Toothpaste, Baseball, and ePHI

December 2, 2022

Covered entities and business associates, like healthcare providers, that use online tracking technology should be aware of their ePHI management to HIPAA standards 

OCR Recently Released a Bulletin Outlining the Proper Use of Tracking Tech in Accordance with HIPAA Compliance

Have you ever talked about being out of toothpaste at work, and then when you get home there’s an ad for Colgate on your tablet as you decide what to order for dinner? It’s creepy, but it’s efficient. You’ve been targeted and the Colgate marketing department is doing its job. In this example, the transmission of your tracked demographics and shopping habits is not as sensitive as the transmission of your patient’s data. 

Yesterday, the Office for Civil Rights (OCR) at the U.S. Department of Health and Human Services issued a bulletin regarding the correlation between sharing electronic protected health information (ePHI) and online tracking technology. While we aren’t experts in targeted advertising, we are HIPAA experts. There are rules that apply to regulated entities, like you, when collecting information through tracking technologies or disclosing ePHI to vendors you may be working with. The OCR put it plainly, “Regulated entities are not permitted to use tracking technologies in a manner that would result in impermissible disclosures of ePHI to tracking technology vendors or any other violations of the HIPAA rules.” 

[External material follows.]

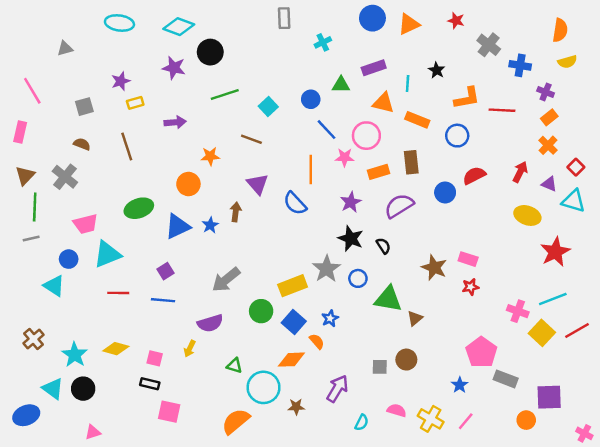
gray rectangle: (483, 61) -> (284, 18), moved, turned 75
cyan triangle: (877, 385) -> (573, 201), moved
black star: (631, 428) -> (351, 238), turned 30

Do you know if your PHI is being captured through online tracking? Are you monitoring what patient data is being shared with third-party vendors? Even more important, do you use Google Analytics or Meta Pixel – if so, you might want to listen up. Whether you set this tracking up yourself or a third-party agency did, without permissible disclosures from your patients, if their ePHI is shared through the tracking technology, you are putting your practice and patients at risk. 

Let’s head around the bases to make sure you’re covering your bases. 

Nice base hit – you made it to first. The first thing you can do is ensure you have Business Associate Agreements (BAA) in place with all third-party vendors, especially those who create, maintain, or receive ePHI. While you’re cross-checking if your vendors meet the definition of a business associate, make sure your agreements denote the permitted use case for ePHI. 

And the crowd goes wild – way to steal second. Before you think well I’ll just ask the vendor to delete any protected data before they use or save it, that’s not going to cut it. Per the OCR, “Any disclosure of PHI to the vendor without individuals’ authorizations…requires that there is an applicable Privacy Rule permission for disclosure.” Through the Privacy Rule, patients are empowered to have more control over their health information to access and make any changes as needed and boundaries are set on the use and release of health records, including the minimum necessary standard for information disclosures. 

A bunt from your teammate gets you over to third – nice work! Before we round out to home, ask yourself if the risk is worth the reward. And if you’re still unsure, check in with your Security Risk Analysis and scorecard – another benefit to Abyde’s ongoing compliance. We work with you to identify the potential risk and exposure associated. 

As we make our way to home base, we will summarize with this: if ePHI is involved in any of the data the tracking technology is sharing, HIPAA rules need to be followed. Here are the final words from the OCR, “all disclosures of PHI to tracking technology vendors are specifically permitted by the Privacy Rule and that, unless an exception applies, only the minimum necessary PHI to achieve the intended purpose is disclosed.”